Tax Planning for a Major Illness or Injury

Tax Planning

Tax Planning for a Major Illness or Injury

You can lighten your tax burden if you or a dependent faces a costly health issue.


Fighting a major illness or injury can be enormously expensive, but you can find some help in the tax law.

See Also: Tax Planning for Life's Major Events

Although everyone knows medical expenses are deductible, in truth very few taxpayers actually get to deduct them. The catch? You must itemize deductions to write off medical expenses, and only about 25% of taxpayers itemize. And, such costs are deductible only to the extent they exceed 10% of your adjusted gross income (AGI). (The threshold is 7.5% of AGI for taxpayers age 65 or older; on a joint return, if either spouse is 65, the lower threshold applies.) With the 10% threshold, if your AGI is $100,000, the first $10,000 of unreimbursed medical expenses don't count. If you, your spouse or your dependent children are facing a major illness or injury, however, you may well surpass the threshold. If that’s a possibiity, be sure you tote up all your qualifying expenses.

HSA and MSA Distributions

If you have a health saving account or an Archer Medical Savings Account, withdrawals used to pay qualifying medical expenses are tax-free.


Flexible Spending Account

Generally, employees are allowed to adjust the amount of salary earmarked for a medical reimbursement account only once a year. If during your open-enrollment season you anticipate higher medical bills in the year ahead, consider increasing the amount of money you set aside. Salary diverted into a reimbursement account and then used to pay medical bills escapes both income and Social Security taxes.

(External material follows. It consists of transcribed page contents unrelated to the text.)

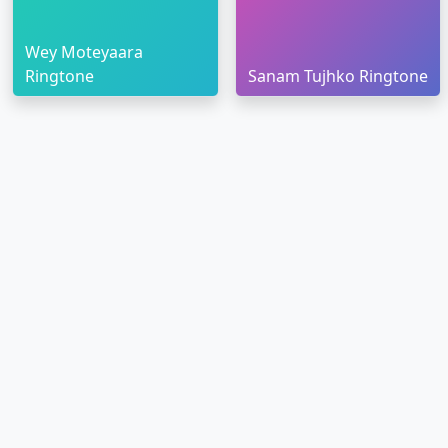
Wey Moteyaara
Ringtone
Sanam Tujhko Ringtone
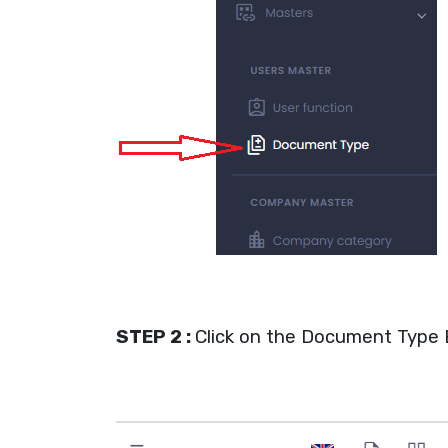
STEP 2 :
Click on the Document Type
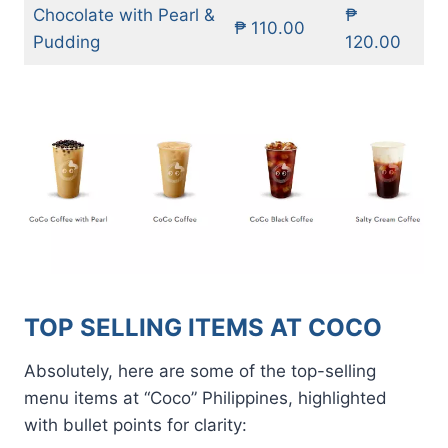
Chocolate with Pearl &
₱
₱ 110.00
Pudding
120.00
TOP SELLING ITEMS AT COCO
Absolutely, here are some of the top-selling
menu items at “Coco” Philippines, highlighted
with bullet points for clarity:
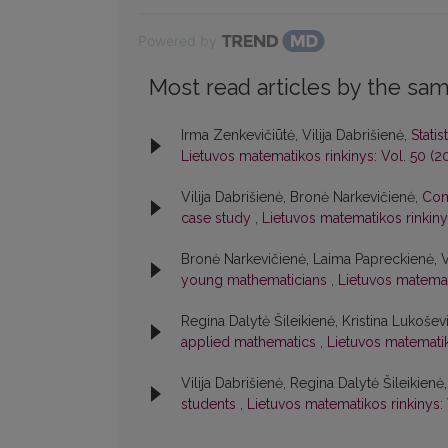
Powered by
Most read articles by the sam
Irma Zenkevičiūtė, Vilija Dabrišienė,
Stati
Lietuvos matematikos rinkinys: Vol. 50 (2
Vilija Dabrišienė, Bronė Narkevičienė,
Com
case study
,
Lietuvos matematikos rinkiny
Bronė Narkevičienė, Laima Papreckienė, Vi
young mathematicians
,
Lietuvos matemati
Regina Dalytė Šileikienė, Kristina Lukošev
applied mathematics
,
Lietuvos matematik
Vilija Dabrišienė, Regina Dalytė Šileikienė
students
,
Lietuvos matematikos rinkinys: 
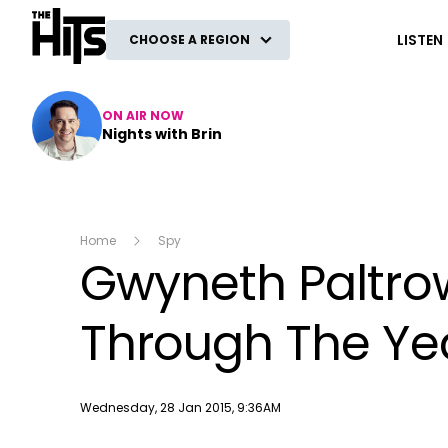
The Hits
LISTEN
CHOOSE A REGION
ON AIR NOW
Nights with Brin
Home
Spy
Gwyneth Paltro
Through The Ye
Publish date
Wednesday, 28 Jan 2015, 9:36AM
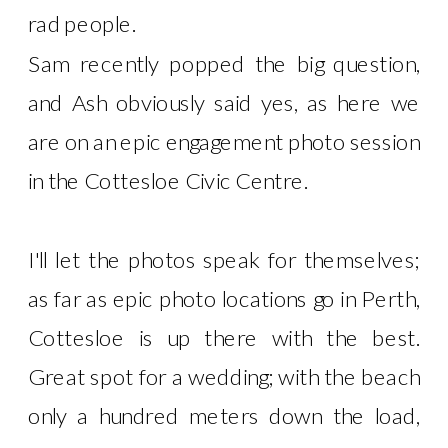
rad people.
Sam recently popped the big question,
and Ash obviously said yes, as here we
are on an epic engagement photo session
in the Cottesloe Civic Centre.
I'll let the photos speak for themselves;
as far as epic photo locations go in Perth,
Cottesloe is up there with the best.
Great spot for a wedding; with the beach
only a hundred meters down the load,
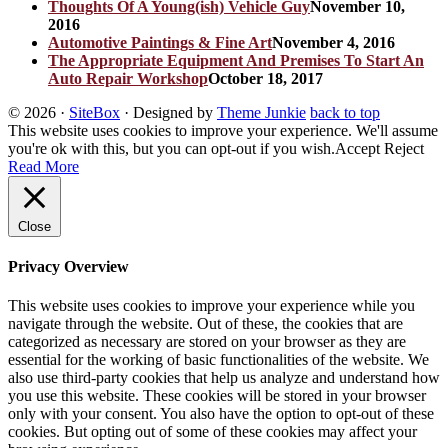
Thoughts Of A Young(ish) Vehicle Guy
November 10,
2016
Automotive Paintings & Fine Art
November 4, 2016
The Appropriate Equipment And Premises To Start An
Auto Repair Workshop
October 18, 2017
© 2026
·
SiteBox
· Designed by
Theme Junkie
back to top
This website uses cookies to improve your experience. We'll assume
you're ok with this, but you can opt-out if you wish.
Accept
Reject
Read More
Close
Privacy Overview
This website uses cookies to improve your experience while you
navigate through the website. Out of these, the cookies that are
categorized as necessary are stored on your browser as they are
essential for the working of basic functionalities of the website. We
also use third-party cookies that help us analyze and understand how
you use this website. These cookies will be stored in your browser
only with your consent. You also have the option to opt-out of these
cookies. But opting out of some of these cookies may affect your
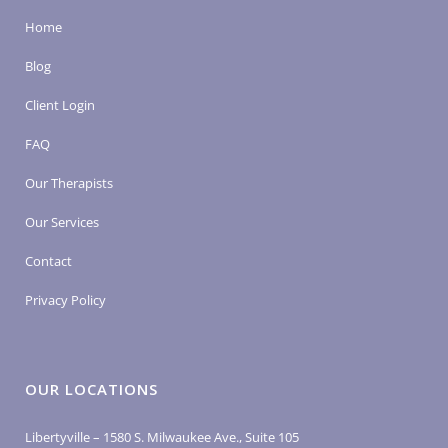
Home
Blog
Client Login
FAQ
Our Therapists
Our Services
Contact
Privacy Policy
OUR LOCATIONS
Libertyville – 1580 S. Milwaukee Ave., Suite 105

You can put up to $2,550 a year into a medical flex plan. A $2,550 set-aside that avoids a 25% federal income tax rate and the 7.65% Social Security and Medicare tax would save you more than $800. Any state tax savings would make this an even better deal. In the past, flex plans came with a use-it-or-lose-it proviso. Any funds left unspent at the end of the calendar year (or March 15 of the following year in some cases), was forfeited. Now, companies can (but don’t have to) allow up to $500 of unspent funds to rollover into the next year. Make sure you understand how your company’s plan works.

IRA and 401(k) Plan Payouts

Although using retirement funds for anything other than retirement is generally discouraged, crushing medical bills could force you to tap your account. If you tap a traditional IRA before age 59½, the 10% penalty that normally applies to payouts before age 59½ is waived to the extent that you have qualifying medical expenses in excess of 10% of AGI (7.5% if you are age 65 or older).

The same goes for early withdrawals from 401(k)s, although such withdrawals are difficult to make if you are still on the job. "In service" withdrawals are only allowed if you can meet hardship requirements. If you have left the job in a year in which you were age 55 or older, the 10% penalty doesn't apply regardless of the 10% rule. Even if you avoid the penalty, your IRA or 401(k) withdrawals will be taxed as income.


Disability Insurance Payments

If your condition results in your receiving benefits under a disability insurance policy, the taxability of the income depends on who paid for the policy. If you paid, the benefits are tax-free. If your employer paid for the insurance, the benefits are fully taxable.


If you receive a settlement in a lawsuit that includes money for medical expenses you deducted in an earlier year, that amount is considered taxable in the year you receive it . . . but only to the extent that the deduction actually reduced your taxable income for the year you wrote off the expenses. If a settlement includes funds for future medical expenses, the amount is not taxable. Those future medical expenses aren't deductible either, until they exceed the amount of the award allocated to future medical care.